Assuming that I am as misguided as gcc about load-op combining, I would write
it as:
  sub %rax, %rdx
.L3:
  vmovupd   (%rdx,%rax), %ymm1
  vmovupd 32(%rdx,%rax), %ymm0
  vfmadd213pd    32(%rax), %ymm3, %ymm1
  vfnmadd213pd     (%rax), %ymm2, %ymm0
  vfnmadd231pd   32(%rdx,%rax), %ymm3, %ymm0
  vfnmadd231pd     (%rdx,%rax), %ymm2, %ymm1
  vmovupd %ymm0,   (%rax)
  vmovupd %ymm1, 32(%rax)
  addq    $64, %rax
  decl    %esi
  jb      .L3

The loop overhead in my variant is 3 x86 instructions==2 macro-ops,
vs 5 x86 instructions==4 macro-ops in gcc variant.
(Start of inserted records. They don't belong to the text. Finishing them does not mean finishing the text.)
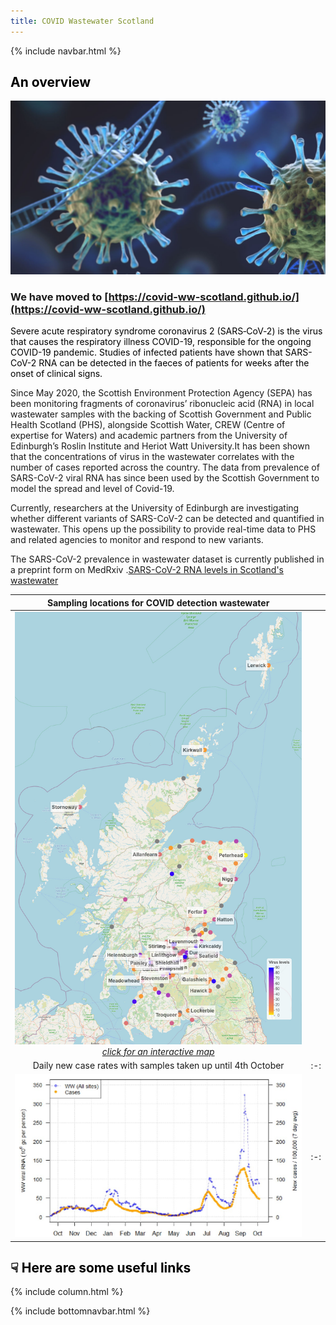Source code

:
 ```yaml
---
title: COVID Wastewater Scotland
---
```

{% include navbar.html %}

## <span style="color: black;"> An overview </span>

![covid_virus](covid%20virus%202.jpg)

### We have moved to [https://covid-ww-scotland.github.io/](https://covid-ww-scotland.github.io/)


<span style="color: black;"> Severe acute respiratory syndrome coronavirus 2 (SARS‑CoV‑2) is the virus that causes the respiratory illness COVID-19, responsible for the ongoing COVID-19 pandemic.
Studies of infected patients have shown that SARS-CoV-2 RNA can be detected in the faeces of patients for weeks after the onset of clinical signs.

Since May 2020, the Scottish Environment Protection Agency (SEPA) has been monitoring fragments of coronavirus’ ribonucleic acid (RNA) in local wastewater samples with the backing of Scottish Government and Public Health Scotland (PHS), alongside Scottish Water, CREW (Centre of expertise for Waters) and academic partners from the University of Edinburgh’s Roslin Institute and Heriot Watt University.It has been shown that the concentrations of virus in the wastewater correlates with the number of cases reported across the country. The data from prevalence of SARS-CoV-2 viral RNA has since been used by the Scottish Government to model the spread and level of Covid-19.

Currently, researchers at the University of Edinburgh are investigating whether different variants of SARS-CoV-2 can be detected and quantified in wastewater. This opens up the possibility to provide real-time data to PHS and related agencies to monitor and respond to new variants. 
 
 The SARS-CoV-2 prevalence in wastewater dataset is currently published in a preprint form on MedRxiv .[SARS-CoV-2 RNA levels in Scotland's wastewater](https://www.medrxiv.org/content/10.1101/2022.06.08.22276093v1)

 
 |Sampling locations for COVID detection wastewater ||
 |:-:|:-:|
 |[![sampling sites](figure_sites_geomap.jpg)](./geo-map-interactive.html) [*click for an interactive map*](./geo-map-interactive.html)  ||
|Daily new case rates with samples taken up until 4th October|:-:|
|![wastewater vs cases](average_trends_in_WW-modelling_the_epidemic_issue_72-20211011.jpg)|:-:|


## <span style="color: black;"> <span>&#9759;</span> Here are some useful links </span>

{% include column.html %}



{% include bottomnavbar.html %}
Also, in gcc variant all memory accesses have displacement that makes them
1 byte longer. In my variant only half of accesses have displacement.

I think, in the past I had seen cases where gcc generates optimal or
near-optimal
code sequences for loop overhead. I wonder why it can not do it here.